TASK GOAL:
Starting with the line that contains "kingdom: Animalia" and going on through the line that contains "scientific name: Notophthalmus viridescens", both included, present the lines of the records below as a Markdown table with the columns Row and Line. Number each line, leave out any blank lines, and include no other lines.

+++

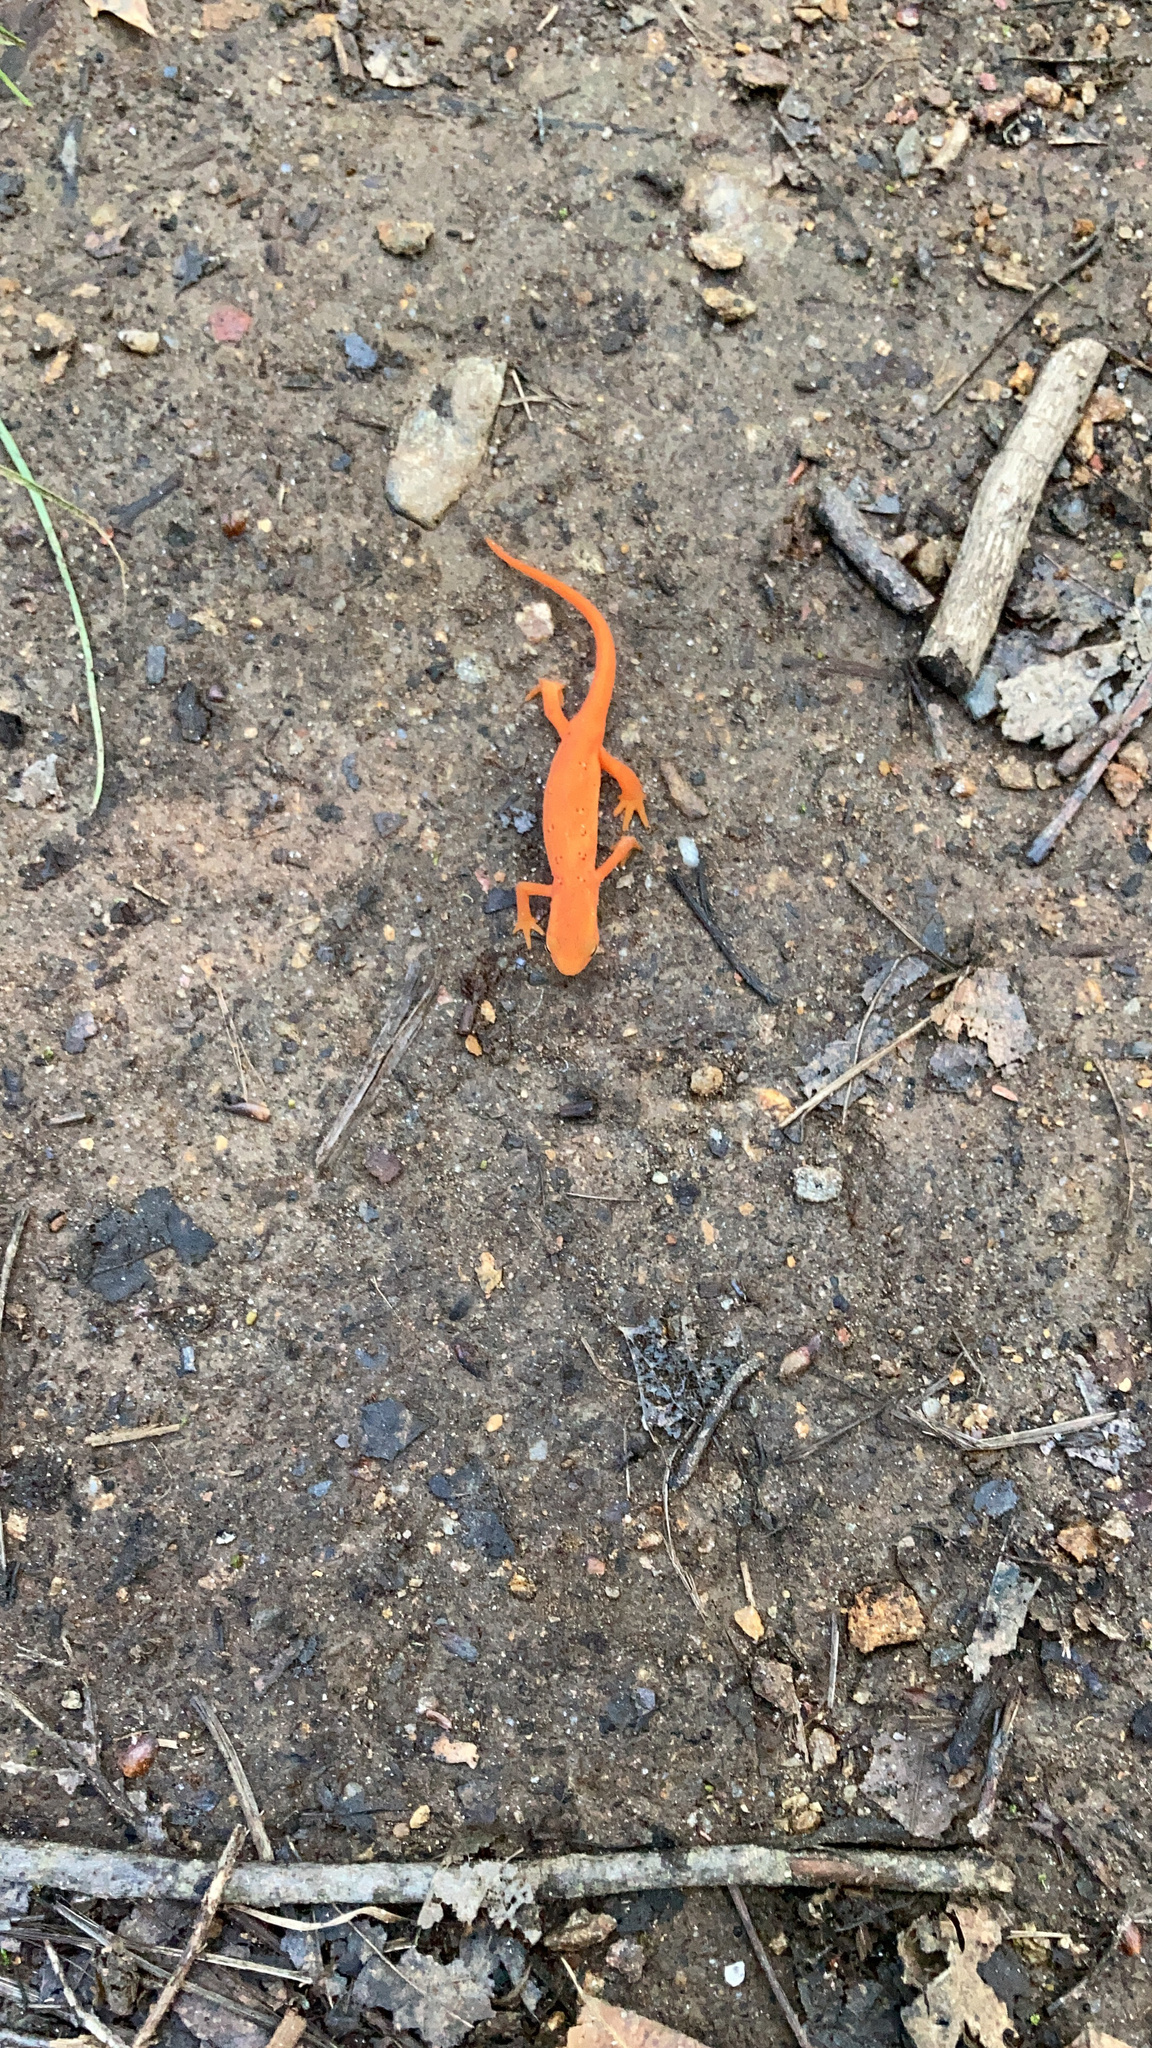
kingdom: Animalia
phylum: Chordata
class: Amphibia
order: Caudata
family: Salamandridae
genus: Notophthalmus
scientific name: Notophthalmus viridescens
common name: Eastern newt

+++

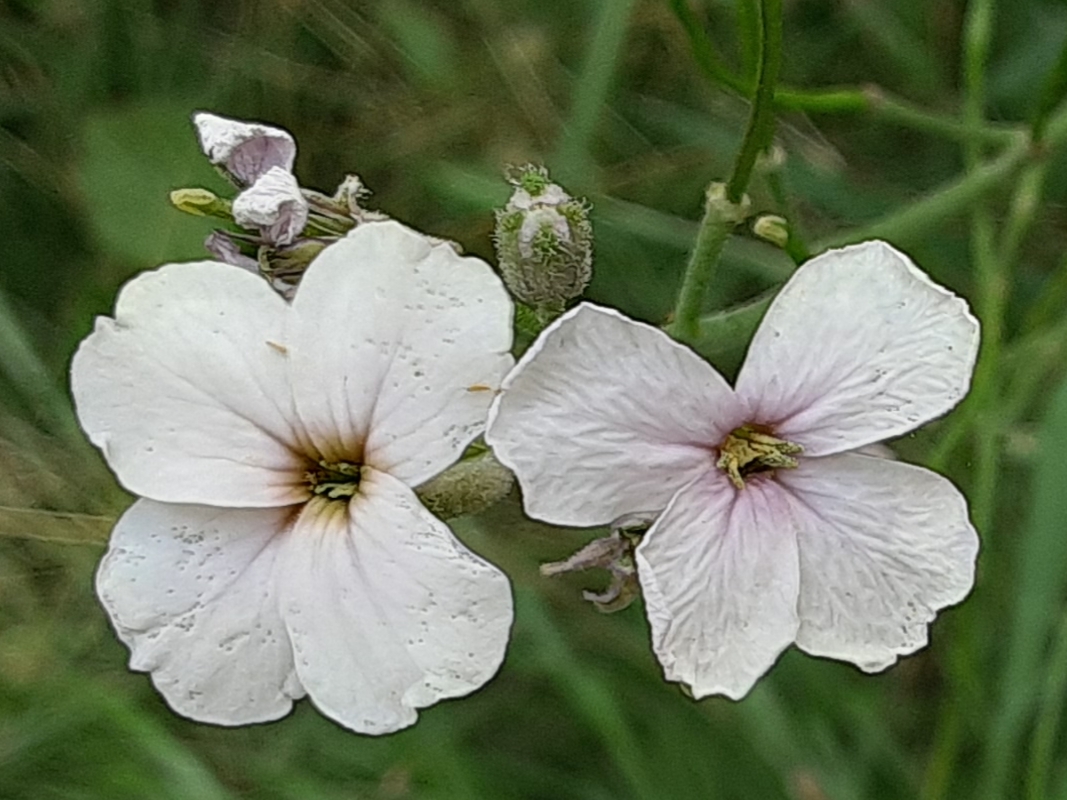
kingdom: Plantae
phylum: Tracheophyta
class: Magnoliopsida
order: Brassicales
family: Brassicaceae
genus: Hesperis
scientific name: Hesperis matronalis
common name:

+++

OUTPUT OF THE TASK:
| Row | Line |
|---|---|
| 1 | kingdom: Animalia |
| 2 | phylum: Chordata |
| 3 | class: Amphibia |
| 4 | order: Caudata |
| 5 | family: Salamandridae |
| 6 | genus: Notophthalmus |
| 7 | scientific name: Notophthalmus viridescens |